Che trasporto pubblico vogliamo?

Il degrado del sistema di trasporto italiano, che attraversa le imprese di trasporto e in maniera ancor più grave i gestori delle infrastrutture, non trova argine nemmeno con i vari cambi di Governo; istituzioni che d’altronde si limitano, instancabilmente, alla sostituzione di dirigenti e amministratori, che a loro volta interpretano il ruolo ben attenti a non contrariare lo “sponsor” di turno. Di conseguenza, questo costoso valzer di potere ripropone sempre lo stesso risultato: a pagare il conto sono i lavoratori e i cittadini, che ottengono in cambio servizi scadenti o del tutto inesistenti.
☆ ☆ ☆ ☆ ☆
▶ Istruzioni:
1) Secondo il testo selezionato, chi paga il conto del "costoso valzer di potere"?
2) Indica se ciascuna affermazione concorda con il testo selezionato e cita le parole che lo stabiliscono. (a) Il degrado colpisce più gravemente i gestori delle infrastrutture che le imprese di trasporto. (b) I cambi di Governo hanno arginato il degrado. (c) Dirigenti e amministratori svolgono il loro ruolo attenti a non contrariare chi li sostiene.

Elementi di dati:
☆ ☆ ☆ ☆ ☆
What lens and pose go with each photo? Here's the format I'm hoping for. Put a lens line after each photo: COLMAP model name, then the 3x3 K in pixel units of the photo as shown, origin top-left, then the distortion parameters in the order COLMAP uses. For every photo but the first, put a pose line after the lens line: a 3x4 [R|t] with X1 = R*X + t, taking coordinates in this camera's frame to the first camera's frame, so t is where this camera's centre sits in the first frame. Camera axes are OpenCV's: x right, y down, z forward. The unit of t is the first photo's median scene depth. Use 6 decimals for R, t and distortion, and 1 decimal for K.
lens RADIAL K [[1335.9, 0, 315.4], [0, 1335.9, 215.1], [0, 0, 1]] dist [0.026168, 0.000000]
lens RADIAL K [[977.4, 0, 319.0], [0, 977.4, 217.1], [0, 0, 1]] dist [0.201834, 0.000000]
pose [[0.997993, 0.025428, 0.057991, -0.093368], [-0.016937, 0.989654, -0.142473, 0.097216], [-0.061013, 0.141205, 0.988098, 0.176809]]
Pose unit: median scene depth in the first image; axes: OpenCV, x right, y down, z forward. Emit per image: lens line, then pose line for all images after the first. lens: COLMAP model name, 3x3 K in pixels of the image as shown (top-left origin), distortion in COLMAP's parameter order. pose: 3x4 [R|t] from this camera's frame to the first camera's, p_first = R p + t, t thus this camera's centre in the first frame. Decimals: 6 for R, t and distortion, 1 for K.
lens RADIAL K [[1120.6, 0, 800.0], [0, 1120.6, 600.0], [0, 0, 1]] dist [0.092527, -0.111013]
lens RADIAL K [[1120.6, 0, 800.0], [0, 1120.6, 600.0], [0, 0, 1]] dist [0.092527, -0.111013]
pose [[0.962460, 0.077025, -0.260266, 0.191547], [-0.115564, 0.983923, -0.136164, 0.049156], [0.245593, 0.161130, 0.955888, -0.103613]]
☆ ☆ ☆ ☆ ☆
▶ Risposte:
1) I lavoratori e i cittadini.

2)
(a) Sì: «in maniera ancor più grave i gestori delle infrastrutture».
(b) No: «non trova argine nemmeno con i vari cambi di Governo».
(c) Sì: «ben attenti a non contrariare lo “sponsor” di turno».